- Exercise goal
Return the lines from the one containing "Entrega gratuita a partir de 15€" through the one containing "França e União Europeia", inclusive, as they appear in the data.

──────── Information given ────────

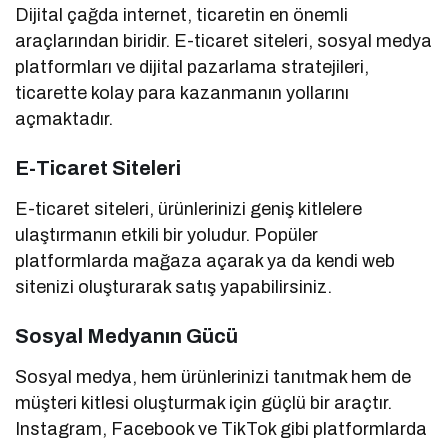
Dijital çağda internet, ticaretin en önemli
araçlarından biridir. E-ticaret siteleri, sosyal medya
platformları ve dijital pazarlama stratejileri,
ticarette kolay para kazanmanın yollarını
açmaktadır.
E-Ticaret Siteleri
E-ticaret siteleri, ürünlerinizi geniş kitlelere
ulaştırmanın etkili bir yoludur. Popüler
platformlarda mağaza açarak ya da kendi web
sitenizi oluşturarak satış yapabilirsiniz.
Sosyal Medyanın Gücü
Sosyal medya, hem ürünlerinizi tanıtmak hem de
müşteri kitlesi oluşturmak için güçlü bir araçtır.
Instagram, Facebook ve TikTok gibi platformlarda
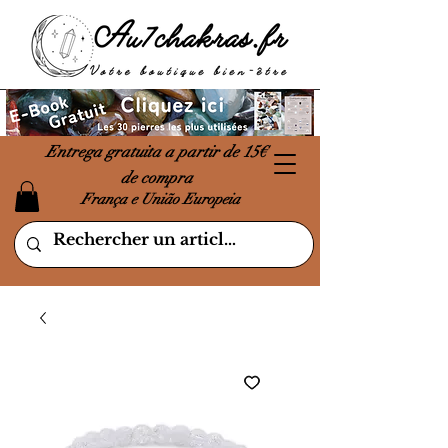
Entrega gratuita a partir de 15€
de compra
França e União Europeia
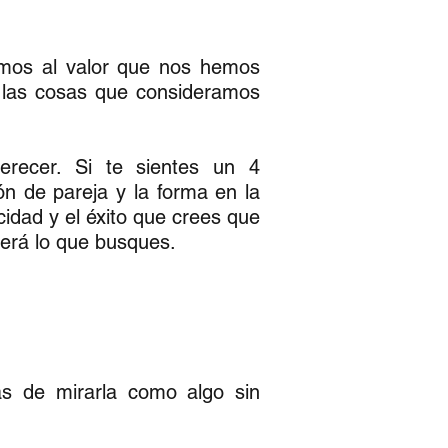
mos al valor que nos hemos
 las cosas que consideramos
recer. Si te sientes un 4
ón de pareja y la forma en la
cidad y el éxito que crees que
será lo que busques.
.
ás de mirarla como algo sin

────────
──────── Information given ────────

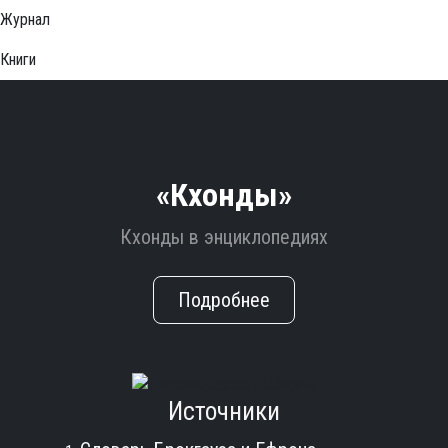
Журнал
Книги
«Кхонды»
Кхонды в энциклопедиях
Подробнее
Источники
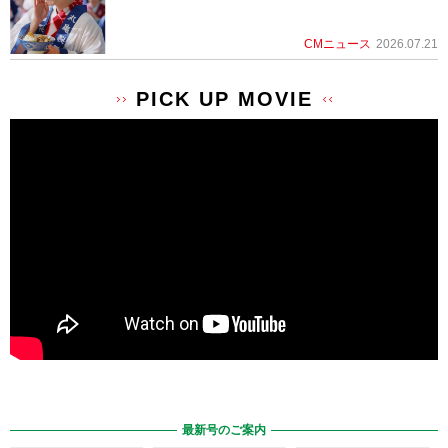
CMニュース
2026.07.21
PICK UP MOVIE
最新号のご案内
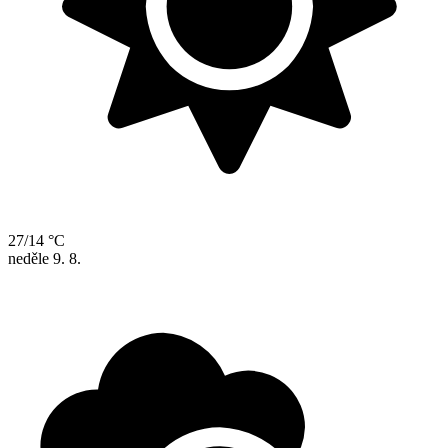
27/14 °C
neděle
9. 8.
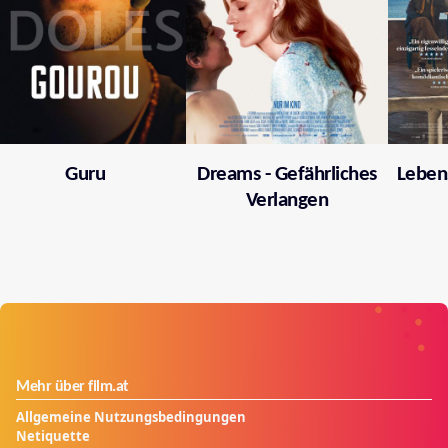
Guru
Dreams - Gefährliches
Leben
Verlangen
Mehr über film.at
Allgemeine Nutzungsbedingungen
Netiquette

────────

- Finished exercise
Entrega gratuita a partir de 15€
de compra
França e União Europeia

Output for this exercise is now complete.